● Data for review:
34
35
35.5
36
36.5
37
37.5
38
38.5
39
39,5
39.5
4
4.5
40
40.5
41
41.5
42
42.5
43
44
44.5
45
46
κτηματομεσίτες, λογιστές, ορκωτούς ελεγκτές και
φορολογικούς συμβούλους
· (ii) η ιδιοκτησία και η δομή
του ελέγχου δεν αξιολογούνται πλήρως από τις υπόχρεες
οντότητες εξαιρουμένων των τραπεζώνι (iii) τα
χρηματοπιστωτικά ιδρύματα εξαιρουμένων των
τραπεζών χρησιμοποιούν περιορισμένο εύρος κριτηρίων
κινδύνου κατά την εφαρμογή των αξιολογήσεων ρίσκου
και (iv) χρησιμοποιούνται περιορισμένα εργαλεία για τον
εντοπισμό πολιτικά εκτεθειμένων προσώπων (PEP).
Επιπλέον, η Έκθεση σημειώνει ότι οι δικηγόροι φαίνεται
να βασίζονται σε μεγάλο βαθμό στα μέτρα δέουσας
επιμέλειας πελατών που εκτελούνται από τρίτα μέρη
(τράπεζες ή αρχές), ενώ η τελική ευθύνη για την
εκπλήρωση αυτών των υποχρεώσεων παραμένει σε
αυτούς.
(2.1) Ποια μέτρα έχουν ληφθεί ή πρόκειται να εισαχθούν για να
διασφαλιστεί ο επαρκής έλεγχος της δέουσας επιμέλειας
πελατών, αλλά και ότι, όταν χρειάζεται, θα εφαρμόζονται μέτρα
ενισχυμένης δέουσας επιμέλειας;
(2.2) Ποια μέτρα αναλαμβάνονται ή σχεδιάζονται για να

...

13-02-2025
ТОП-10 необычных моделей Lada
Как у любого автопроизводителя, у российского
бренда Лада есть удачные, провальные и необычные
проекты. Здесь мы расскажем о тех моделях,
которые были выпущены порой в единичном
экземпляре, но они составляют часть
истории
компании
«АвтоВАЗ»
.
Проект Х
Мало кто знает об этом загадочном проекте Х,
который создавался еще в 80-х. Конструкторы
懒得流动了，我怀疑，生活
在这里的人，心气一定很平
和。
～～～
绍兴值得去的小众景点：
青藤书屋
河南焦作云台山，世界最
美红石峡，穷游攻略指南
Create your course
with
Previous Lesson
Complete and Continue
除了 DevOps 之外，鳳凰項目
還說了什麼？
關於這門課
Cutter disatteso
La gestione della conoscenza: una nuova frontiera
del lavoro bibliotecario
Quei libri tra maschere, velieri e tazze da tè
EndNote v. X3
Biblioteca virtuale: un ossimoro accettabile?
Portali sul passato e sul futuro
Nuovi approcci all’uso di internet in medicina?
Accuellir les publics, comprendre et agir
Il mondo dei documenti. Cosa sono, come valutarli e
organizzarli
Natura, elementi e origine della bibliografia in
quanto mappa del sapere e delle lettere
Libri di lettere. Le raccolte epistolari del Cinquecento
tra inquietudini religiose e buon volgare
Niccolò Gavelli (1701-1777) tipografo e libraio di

---

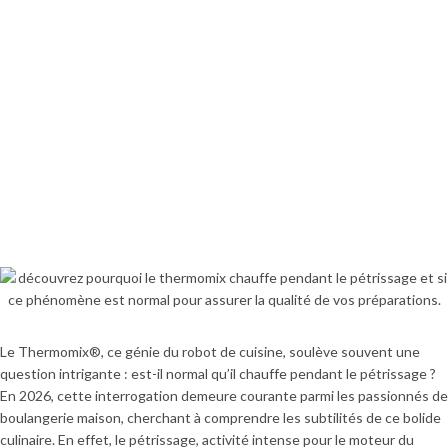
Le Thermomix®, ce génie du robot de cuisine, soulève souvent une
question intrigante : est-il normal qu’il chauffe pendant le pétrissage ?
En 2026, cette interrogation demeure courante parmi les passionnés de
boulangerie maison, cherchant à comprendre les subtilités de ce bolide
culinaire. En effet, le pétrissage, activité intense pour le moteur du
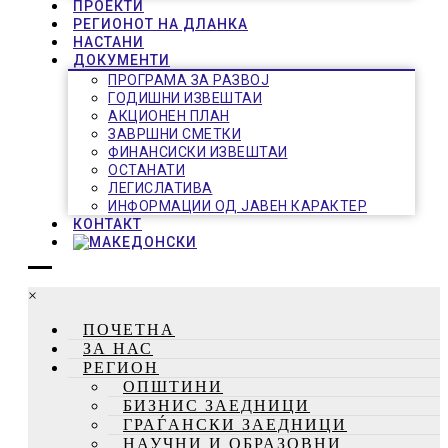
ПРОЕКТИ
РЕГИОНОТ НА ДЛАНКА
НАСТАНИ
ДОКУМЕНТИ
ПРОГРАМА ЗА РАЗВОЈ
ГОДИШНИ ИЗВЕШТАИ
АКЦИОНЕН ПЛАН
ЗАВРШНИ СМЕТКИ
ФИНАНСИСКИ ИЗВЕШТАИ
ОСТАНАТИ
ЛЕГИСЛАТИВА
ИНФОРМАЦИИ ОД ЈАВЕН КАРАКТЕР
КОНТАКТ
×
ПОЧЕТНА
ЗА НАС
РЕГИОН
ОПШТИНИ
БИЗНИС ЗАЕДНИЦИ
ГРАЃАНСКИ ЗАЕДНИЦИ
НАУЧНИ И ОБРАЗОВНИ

● Instructions to follow:
Beginning with the line above that contains "και (iv) χρησιμοποιούνται", copy each line exactly up to and including the line that contains "(2.2) Ποια μέτρα", and go no further.

● Solution below:
και (iv) χρησιμοποιούνται περιορισμένα εργαλεία για τον
εντοπισμό πολιτικά εκτεθειμένων προσώπων (PEP).
Επιπλέον, η Έκθεση σημειώνει ότι οι δικηγόροι φαίνεται
να βασίζονται σε μεγάλο βαθμό στα μέτρα δέουσας
επιμέλειας πελατών που εκτελούνται από τρίτα μέρη
(τράπεζες ή αρχές), ενώ η τελική ευθύνη για την
εκπλήρωση αυτών των υποχρεώσεων παραμένει σε
αυτούς.
(2.1) Ποια μέτρα έχουν ληφθεί ή πρόκειται να εισαχθούν για να
διασφαλιστεί ο επαρκής έλεγχος της δέουσας επιμέλειας
πελατών, αλλά και ότι, όταν χρειάζεται, θα εφαρμόζονται μέτρα
ενισχυμένης δέουσας επιμέλειας;
(2.2) Ποια μέτρα αναλαμβάνονται ή σχεδιάζονται για να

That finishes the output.